Please transcribe all of the records precisely.

START Exercise input

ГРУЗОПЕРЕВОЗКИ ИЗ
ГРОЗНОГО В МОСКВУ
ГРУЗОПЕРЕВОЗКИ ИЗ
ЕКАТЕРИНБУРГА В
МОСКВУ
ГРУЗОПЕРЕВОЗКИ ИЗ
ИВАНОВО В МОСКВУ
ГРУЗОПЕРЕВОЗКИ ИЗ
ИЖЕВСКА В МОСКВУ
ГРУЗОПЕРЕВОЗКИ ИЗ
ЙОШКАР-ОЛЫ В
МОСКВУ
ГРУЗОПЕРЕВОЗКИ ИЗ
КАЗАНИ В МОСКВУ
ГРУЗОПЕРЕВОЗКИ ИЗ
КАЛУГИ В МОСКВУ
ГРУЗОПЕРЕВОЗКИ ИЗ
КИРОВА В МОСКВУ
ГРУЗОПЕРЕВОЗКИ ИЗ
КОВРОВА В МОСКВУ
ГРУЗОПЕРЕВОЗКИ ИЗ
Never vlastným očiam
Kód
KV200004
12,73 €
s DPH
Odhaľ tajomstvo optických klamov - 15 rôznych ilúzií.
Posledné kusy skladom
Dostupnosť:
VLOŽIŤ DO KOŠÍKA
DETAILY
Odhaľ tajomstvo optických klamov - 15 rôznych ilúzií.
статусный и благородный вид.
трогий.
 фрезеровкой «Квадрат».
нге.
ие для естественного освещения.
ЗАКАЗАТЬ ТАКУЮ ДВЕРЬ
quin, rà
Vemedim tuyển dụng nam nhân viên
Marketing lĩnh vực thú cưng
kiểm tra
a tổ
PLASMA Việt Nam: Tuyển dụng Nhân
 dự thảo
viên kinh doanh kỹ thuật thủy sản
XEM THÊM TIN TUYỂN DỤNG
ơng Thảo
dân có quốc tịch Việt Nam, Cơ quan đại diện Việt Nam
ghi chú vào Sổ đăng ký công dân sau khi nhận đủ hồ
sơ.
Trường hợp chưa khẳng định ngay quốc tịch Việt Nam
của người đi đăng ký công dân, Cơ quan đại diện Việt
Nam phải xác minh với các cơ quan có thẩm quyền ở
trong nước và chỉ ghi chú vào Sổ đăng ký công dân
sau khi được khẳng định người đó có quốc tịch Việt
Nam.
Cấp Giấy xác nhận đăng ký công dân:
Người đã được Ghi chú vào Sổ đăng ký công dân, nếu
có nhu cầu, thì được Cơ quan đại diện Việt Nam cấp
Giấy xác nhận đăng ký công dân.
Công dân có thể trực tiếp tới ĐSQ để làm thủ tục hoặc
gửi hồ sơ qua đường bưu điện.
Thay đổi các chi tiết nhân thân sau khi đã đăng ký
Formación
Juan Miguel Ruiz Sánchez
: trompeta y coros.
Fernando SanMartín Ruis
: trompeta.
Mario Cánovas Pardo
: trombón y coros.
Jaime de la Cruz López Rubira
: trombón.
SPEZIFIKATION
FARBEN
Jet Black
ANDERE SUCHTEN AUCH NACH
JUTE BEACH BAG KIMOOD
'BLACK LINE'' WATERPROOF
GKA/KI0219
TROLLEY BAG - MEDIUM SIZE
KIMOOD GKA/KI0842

END Exercise input

Task response =
ГРУЗОПЕРЕВОЗКИ ИЗ
ГРОЗНОГО В МОСКВУ
ГРУЗОПЕРЕВОЗКИ ИЗ
ЕКАТЕРИНБУРГА В
МОСКВУ
ГРУЗОПЕРЕВОЗКИ ИЗ
ИВАНОВО В МОСКВУ
ГРУЗОПЕРЕВОЗКИ ИЗ
ИЖЕВСКА В МОСКВУ
ГРУЗОПЕРЕВОЗКИ ИЗ
ЙОШКАР-ОЛЫ В
МОСКВУ
ГРУЗОПЕРЕВОЗКИ ИЗ
КАЗАНИ В МОСКВУ
ГРУЗОПЕРЕВОЗКИ ИЗ
КАЛУГИ В МОСКВУ
ГРУЗОПЕРЕВОЗКИ ИЗ
КИРОВА В МОСКВУ
ГРУЗОПЕРЕВОЗКИ ИЗ
КОВРОВА В МОСКВУ
ГРУЗОПЕРЕВОЗКИ ИЗ
Never vlastným očiam
Kód
KV200004
12,73 €
s DPH
Odhaľ tajomstvo optických klamov - 15 rôznych ilúzií.
Posledné kusy skladom
Dostupnosť:
VLOŽIŤ DO KOŠÍKA
DETAILY
Odhaľ tajomstvo optických klamov - 15 rôznych ilúzií.
статусный и благородный вид.
трогий.
 фрезеровкой «Квадрат».
нге.
ие для естественного освещения.
ЗАКАЗАТЬ ТАКУЮ ДВЕРЬ
quin, rà
Vemedim tuyển dụng nam nhân viên
Marketing lĩnh vực thú cưng
kiểm tra
a tổ
PLASMA Việt Nam: Tuyển dụng Nhân
 dự thảo
viên kinh doanh kỹ thuật thủy sản
XEM THÊM TIN TUYỂN DỤNG
ơng Thảo
dân có quốc tịch Việt Nam, Cơ quan đại diện Việt Nam
ghi chú vào Sổ đăng ký công dân sau khi nhận đủ hồ
sơ.
Trường hợp chưa khẳng định ngay quốc tịch Việt Nam
của người đi đăng ký công dân, Cơ quan đại diện Việt
Nam phải xác minh với các cơ quan có thẩm quyền ở
trong nước và chỉ ghi chú vào Sổ đăng ký công dân
sau khi được khẳng định người đó có quốc tịch Việt
Nam.
Cấp Giấy xác nhận đăng ký công dân:
Người đã được Ghi chú vào Sổ đăng ký công dân, nếu
có nhu cầu, thì được Cơ quan đại diện Việt Nam cấp
Giấy xác nhận đăng ký công dân.
Công dân có thể trực tiếp tới ĐSQ để làm thủ tục hoặc
gửi hồ sơ qua đường bưu điện.
Thay đổi các chi tiết nhân thân sau khi đã đăng ký
Formación
Juan Miguel Ruiz Sánchez
: trompeta y coros.
Fernando SanMartín Ruis
: trompeta.
Mario Cánovas Pardo
: trombón y coros.
Jaime de la Cruz López Rubira
: trombón.
SPEZIFIKATION
FARBEN
Jet Black
ANDERE SUCHTEN AUCH NACH
JUTE BEACH BAG KIMOOD
'BLACK LINE'' WATERPROOF
GKA/KI0219
TROLLEY BAG - MEDIUM SIZE
KIMOOD GKA/KI0842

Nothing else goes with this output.